##### Task input #####

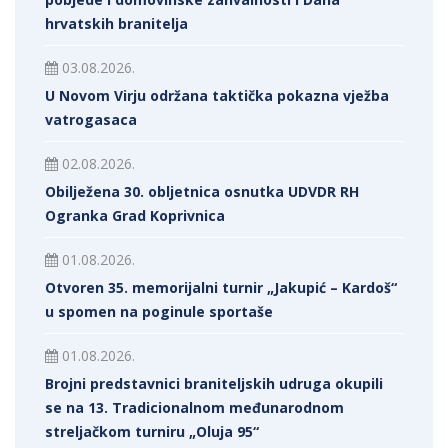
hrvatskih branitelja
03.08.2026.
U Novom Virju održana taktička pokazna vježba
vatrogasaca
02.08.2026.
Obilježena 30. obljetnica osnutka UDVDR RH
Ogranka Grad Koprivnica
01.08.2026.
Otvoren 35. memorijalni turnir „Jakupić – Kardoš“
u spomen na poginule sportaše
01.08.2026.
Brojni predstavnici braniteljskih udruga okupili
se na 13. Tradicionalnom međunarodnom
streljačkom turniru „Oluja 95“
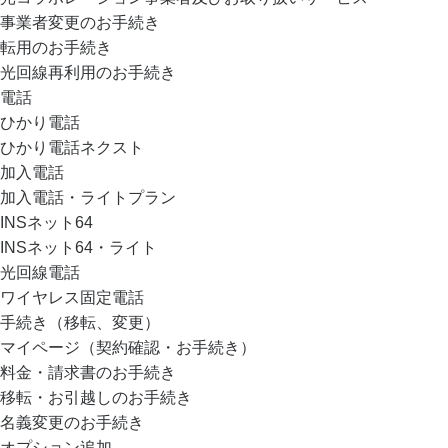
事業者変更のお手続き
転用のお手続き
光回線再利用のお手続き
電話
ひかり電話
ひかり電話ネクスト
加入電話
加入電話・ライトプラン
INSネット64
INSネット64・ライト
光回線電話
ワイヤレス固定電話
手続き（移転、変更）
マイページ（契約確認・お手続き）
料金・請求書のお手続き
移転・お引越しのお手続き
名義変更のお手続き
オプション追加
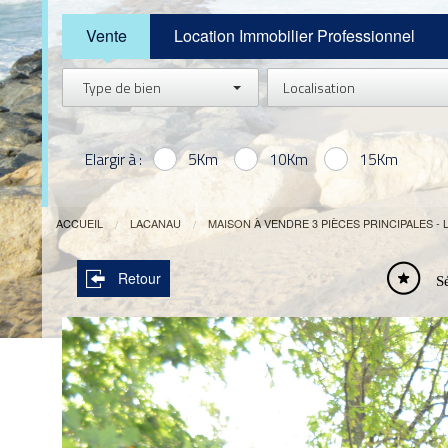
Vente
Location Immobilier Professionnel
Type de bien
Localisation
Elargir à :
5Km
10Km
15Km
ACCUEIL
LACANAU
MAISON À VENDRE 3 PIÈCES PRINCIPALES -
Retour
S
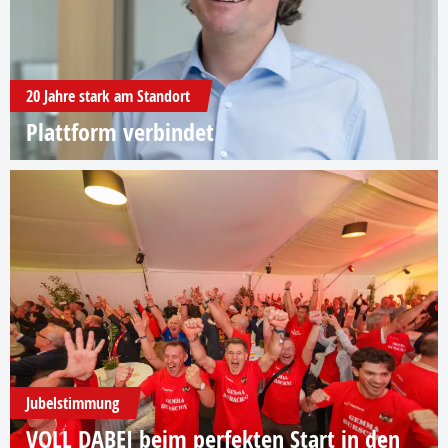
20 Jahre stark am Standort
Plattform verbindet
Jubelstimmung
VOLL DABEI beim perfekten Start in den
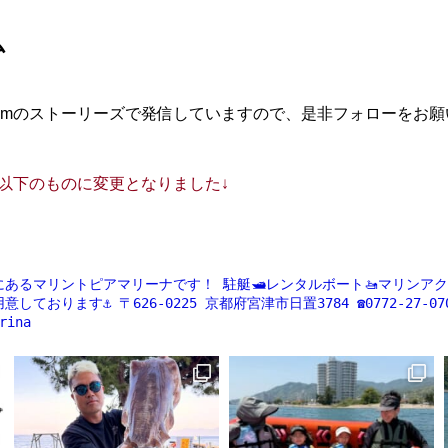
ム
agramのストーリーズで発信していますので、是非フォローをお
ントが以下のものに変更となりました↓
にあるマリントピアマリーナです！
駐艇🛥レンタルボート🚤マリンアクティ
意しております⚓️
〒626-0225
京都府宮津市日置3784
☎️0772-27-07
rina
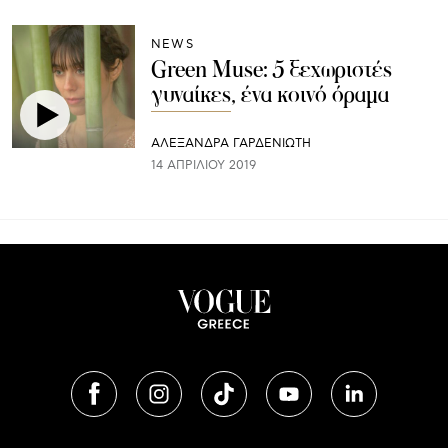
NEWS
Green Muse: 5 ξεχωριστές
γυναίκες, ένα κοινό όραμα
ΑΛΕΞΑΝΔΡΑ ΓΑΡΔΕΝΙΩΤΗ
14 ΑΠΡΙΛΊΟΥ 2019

#####

If pictures appear among the entries above, omit them; repeat everything else verbatim.

hrvatskih branitelja
03.08.2026.
U Novom Virju održana taktička pokazna vježba
vatrogasaca
02.08.2026.
Obilježena 30. obljetnica osnutka UDVDR RH
Ogranka Grad Koprivnica
01.08.2026.
Otvoren 35. memorijalni turnir „Jakupić – Kardoš“
u spomen na poginule sportaše
01.08.2026.
Brojni predstavnici braniteljskih udruga okupili
se na 13. Tradicionalnom međunarodnom
streljačkom turniru „Oluja 95“
事業者変更のお手続き
転用のお手続き
光回線再利用のお手続き
電話
ひかり電話
ひかり電話ネクスト
加入電話
加入電話・ライトプラン
INSネット64
INSネット64・ライト
光回線電話
ワイヤレス固定電話
手続き（移転、変更）
マイページ（契約確認・お手続き）
料金・請求書のお手続き
移転・お引越しのお手続き
名義変更のお手続き
オプション追加
Vente
Location Immobilier Professionnel
Type de bien
Localisation
Elargir à :
5Km
10Km
15Km
ACCUEIL
LACANAU
MAISON À VENDRE 3 PIÈCES PRINCIPALES -
Retour
S
20 Jahre stark am Standort
Plattform verbindet
Jubelstimmung
VOLL DABEI beim perfekten Start in den
ム
agramのストーリーズで発信していますので、是非フォローをお
ントが以下のものに変更となりました↓
にあるマリントピアマリーナです！
駐艇🛥レンタルボート🚤マリンアクティ
意しております⚓️
〒626-0225
京都府宮津市日置3784
☎️0772-27-07
rina
NEWS
Green Muse: 5 ξεχωριστές
γυναίκες, ένα κοινό όραμα
ΑΛΕΞΑΝΔΡΑ ΓΑΡΔΕΝΙΩΤΗ
14 ΑΠΡΙΛΊΟΥ 2019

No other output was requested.